Agent-Based Models or Simulations (ABMS) play a key role in informing policymakers, where accomplishing macro scale policy objectives depends on policy decisions that influence microscale interactions between individual actors. In sectors ranging from agriculture to public health, Parallel Discrete Event Simulation (PDES) approaches have enabled highly impactful work with ABMS tracking hundreds of thousands of agents across thousands of locations. Emerging AI/ML accelerator hardware, such as the Cerebras Wafer-Scale Engine (WSE) and Graphcore Intelligence Processing Unit (IPU), could enable an order of magnitude increase in the size of ABMS, increasing their utility in domains where greater scale and detail are necessary to capture modeled systems' emergent behavior. However, with up to hundreds of thousands of available compute cores, these accelerators are also highly distributed, memory-constrained, and bandwidth-limited, which restricts their usefulness for traditional PDES/ABMS workloads. This project aims to overcome these limitations by establishing a framework of "inferential observability," through which the fidelity and specificity of extracted data may be tuned to balance hardware constraints within the tolerances of modeling objectives. To this end, we will extend space-time memory algorithms to develop a versatile, efficient, and robust interface between on-device PDES/ABMS experiments and dynamic, inquiry-driven data extraction. We will use national-scale infectious disease ABMS on the WSE and IPU platforms as a testbed application to characterize performance and data quality characteristics of our inferential observability-based approaches. Through incorporation of detailed within-individual dynamics of infection at unprecedented scales, the computational power afforded by hardware accelerators will enable ABMS experiments testing the role of public health policy in shaping pathogen evolution.

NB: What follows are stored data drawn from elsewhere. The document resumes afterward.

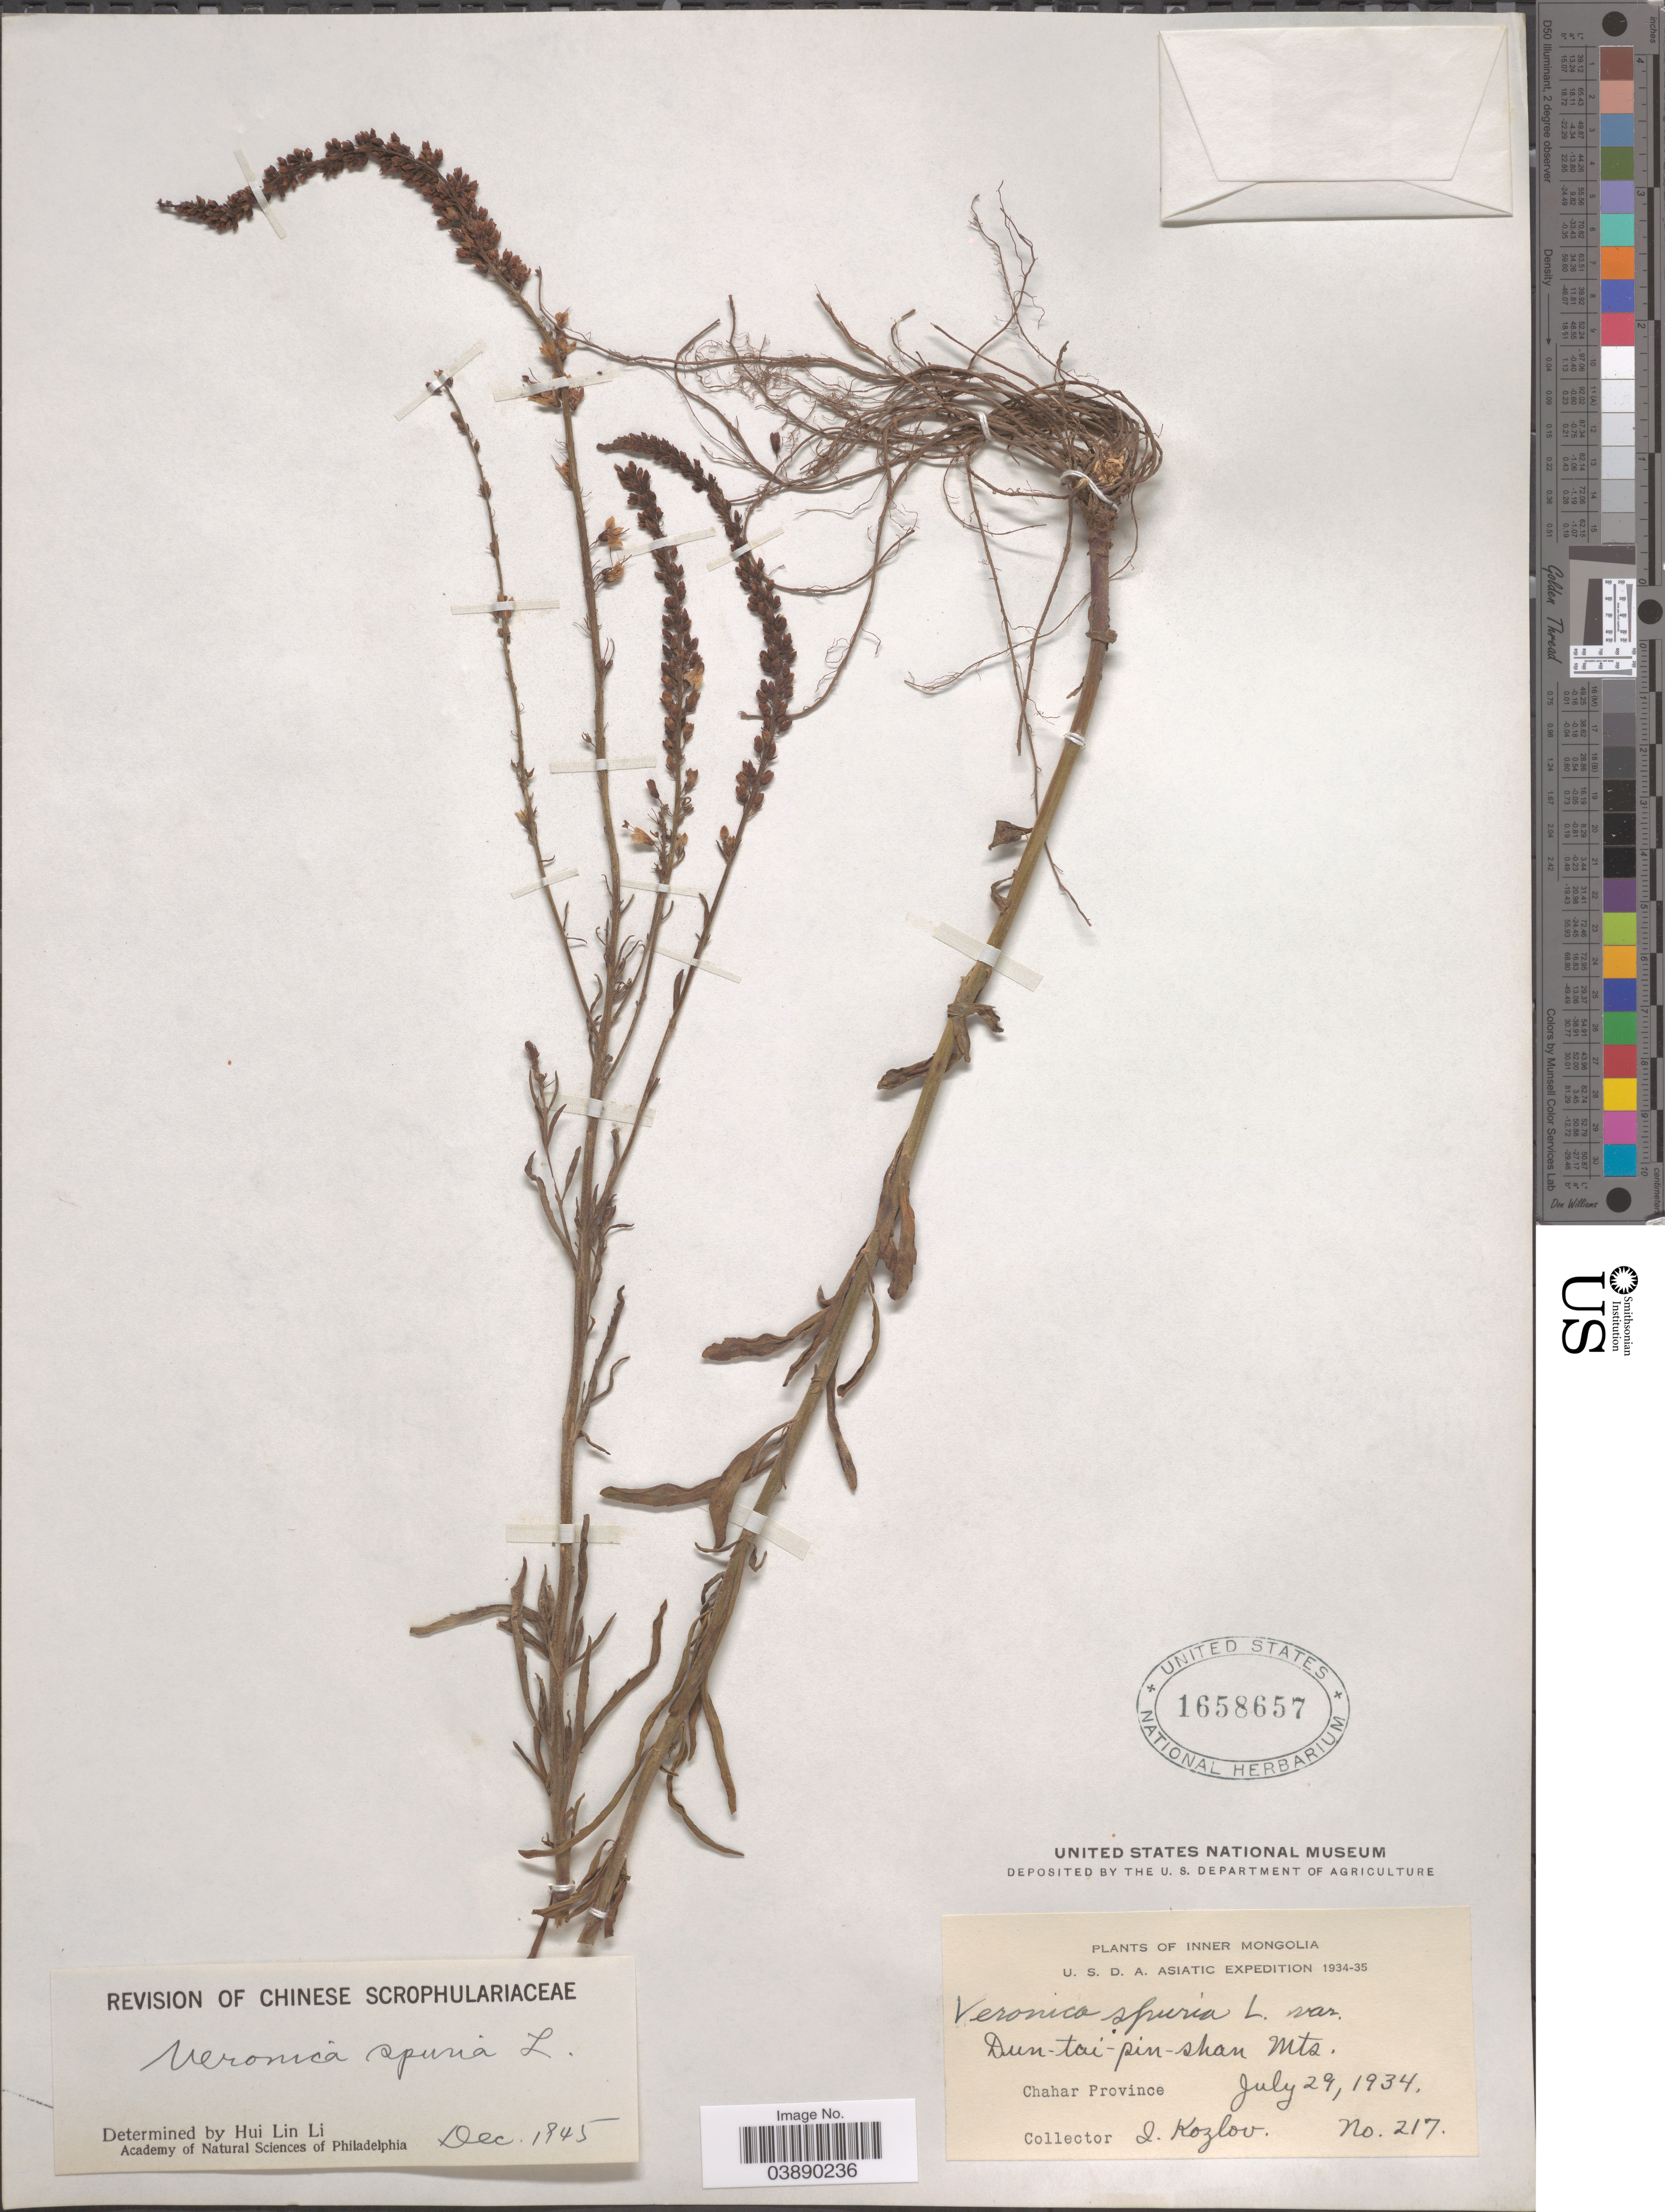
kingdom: Plantae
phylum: Tracheophyta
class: Magnoliopsida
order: Lamiales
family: Plantaginaceae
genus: Veronica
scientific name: Veronica linariifolia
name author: Pall. ex Link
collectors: I. Kozlov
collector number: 217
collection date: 1934-07-29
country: Mongolia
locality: Inner Mongolia. Dun-tai-pin-shan Mts. Chahar Province.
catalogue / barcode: US 1658657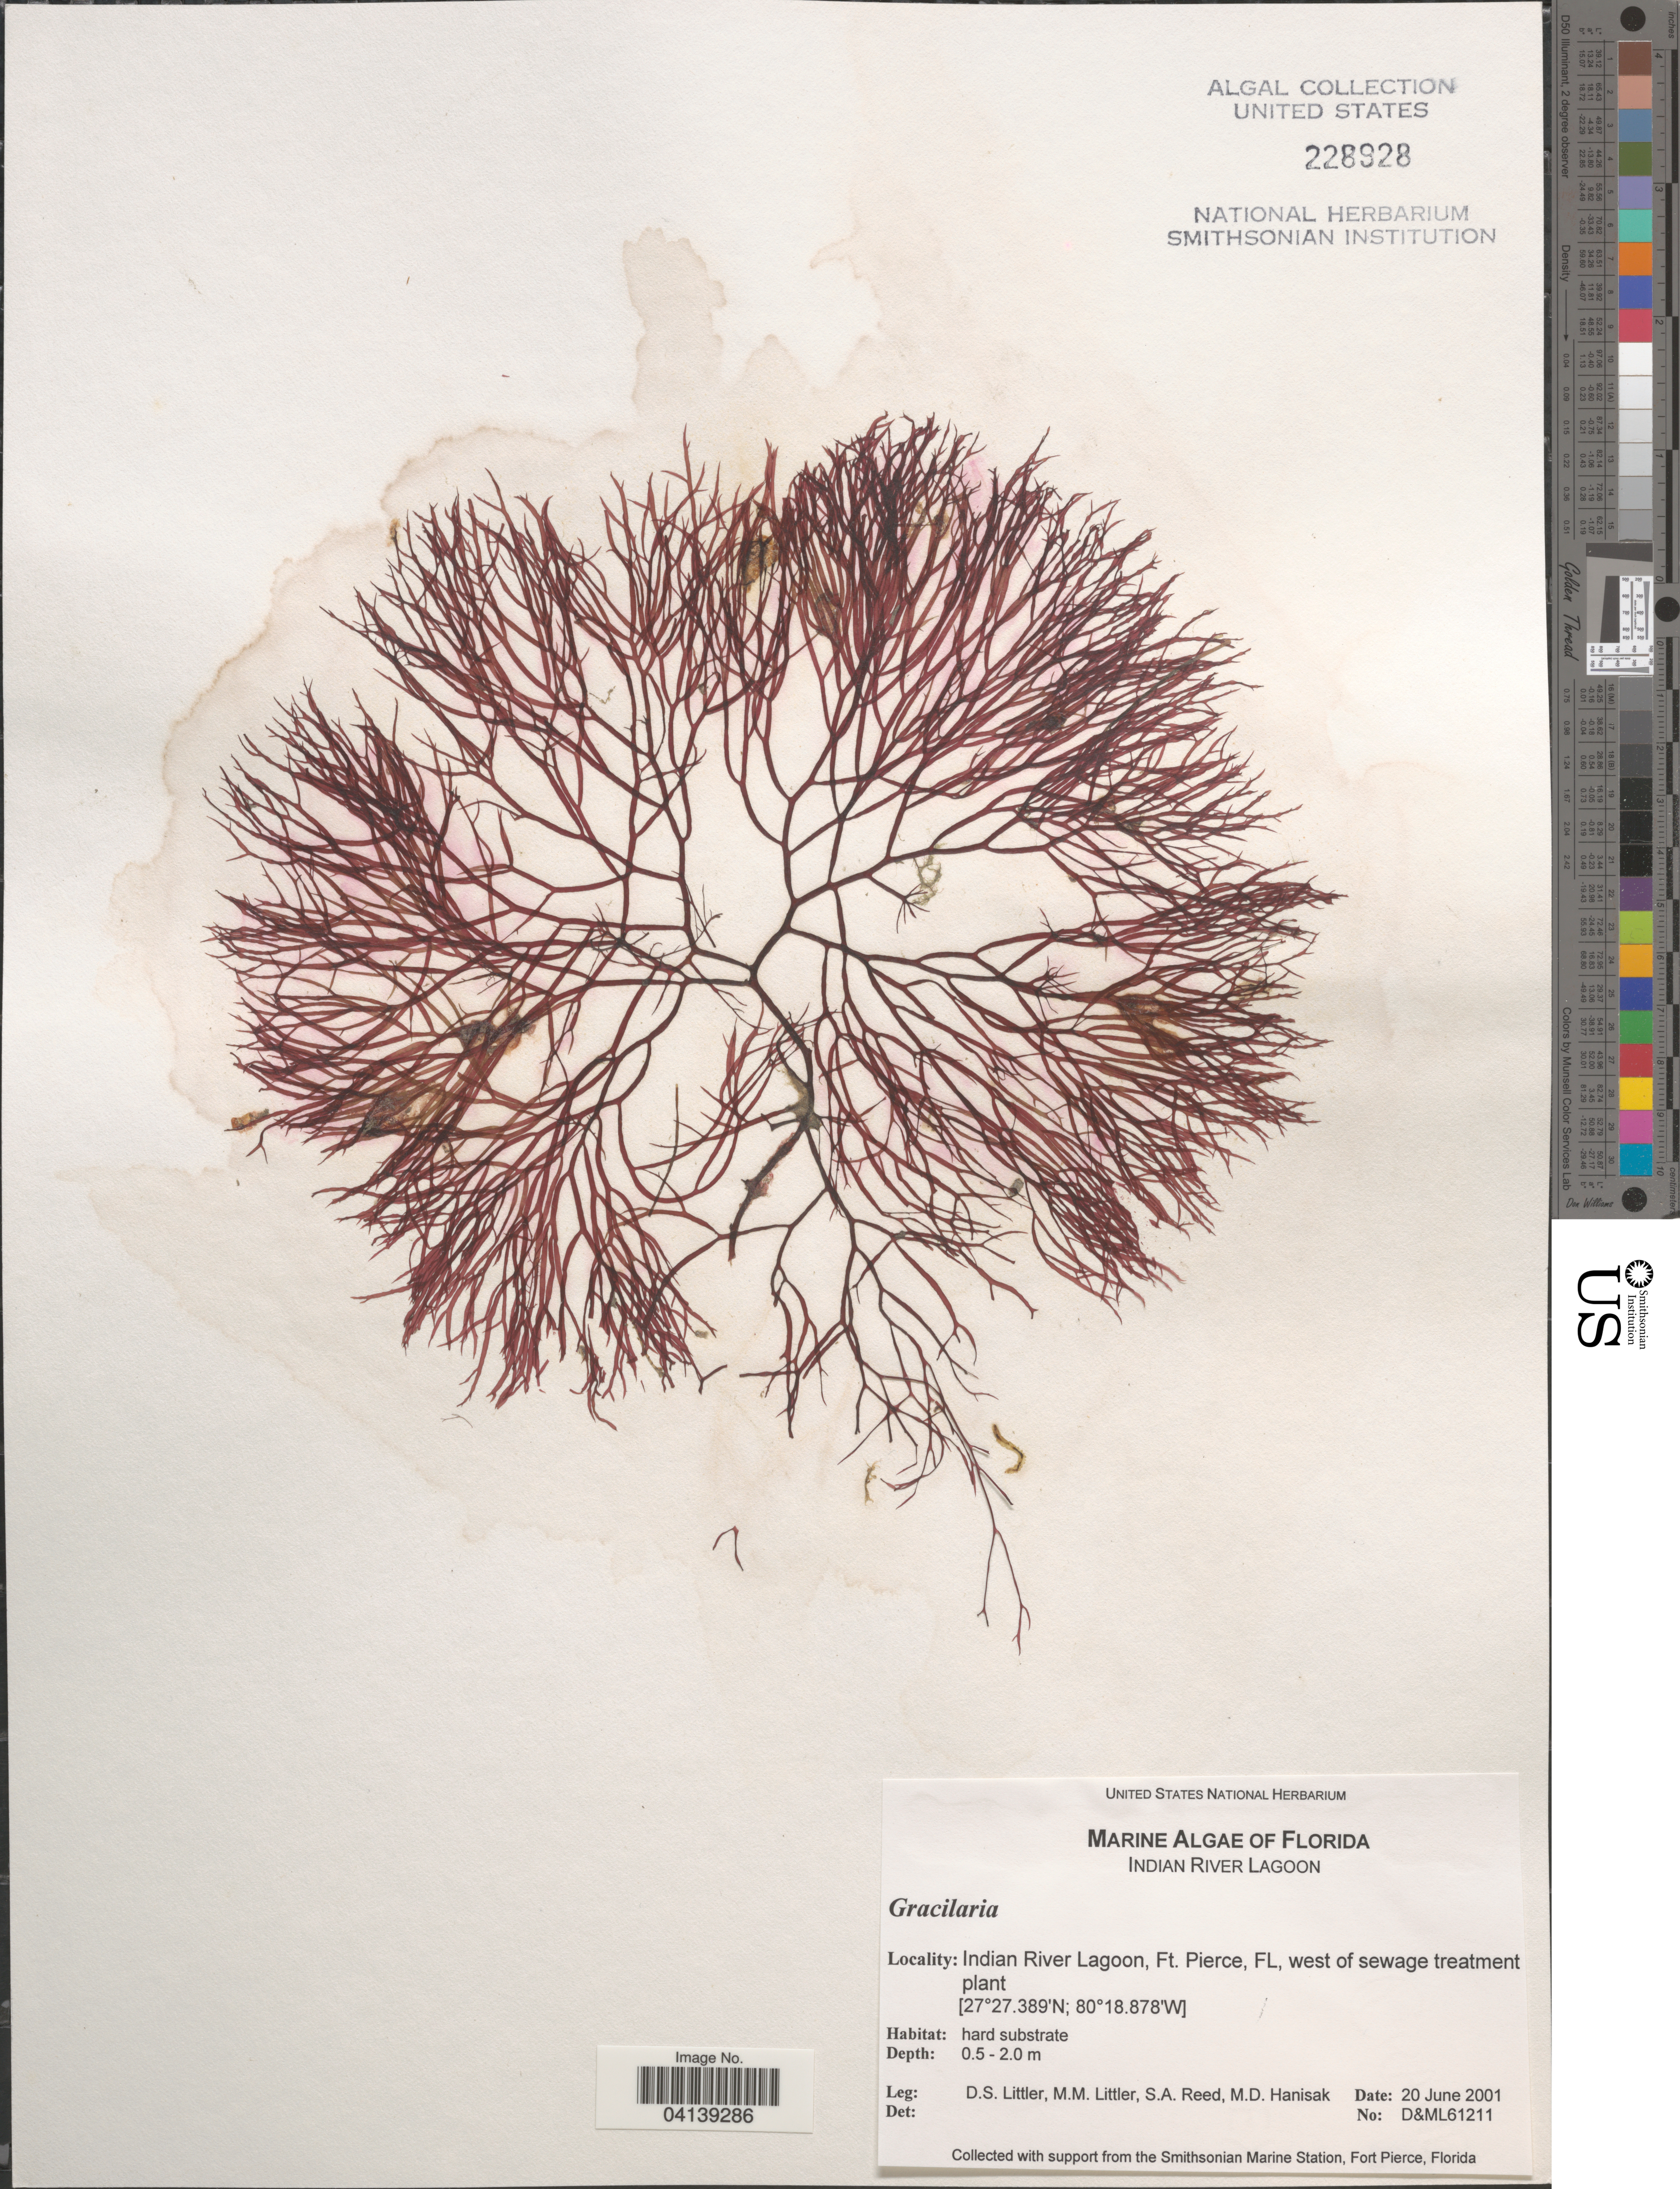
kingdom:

Our proposed methodology is applicable across research domains, as the scale-up of PDES/ABMS is a current bottleneck for much of complex systems research. Inferential observability is ultimately designed to better align data storage and extraction to experimental objectives by facilitating dynamic, context-driven analyses. In addition, bandwidth and memory savings enabled by these methods stand to benefit other classes of hardware systems, including traditional cluster computing. To facilitate the uptake of AI/ML accelerator capabilities across broader High-Performance Computing (HPC) and ABMS/PDES communities, we will make publicly available plug-and-play Python, C++, Cerebras Software Language (CSL), and Poplar implementations of developed algorithms, as well as extensible evo-epidemiological ABMS/PDES frameworks tailored to the WSE and IPU platforms. As an outcome, this work will enable scientists across diverse domains to apply ABMS/PDES methodology in ways that were previously intractable due to scaling concerns.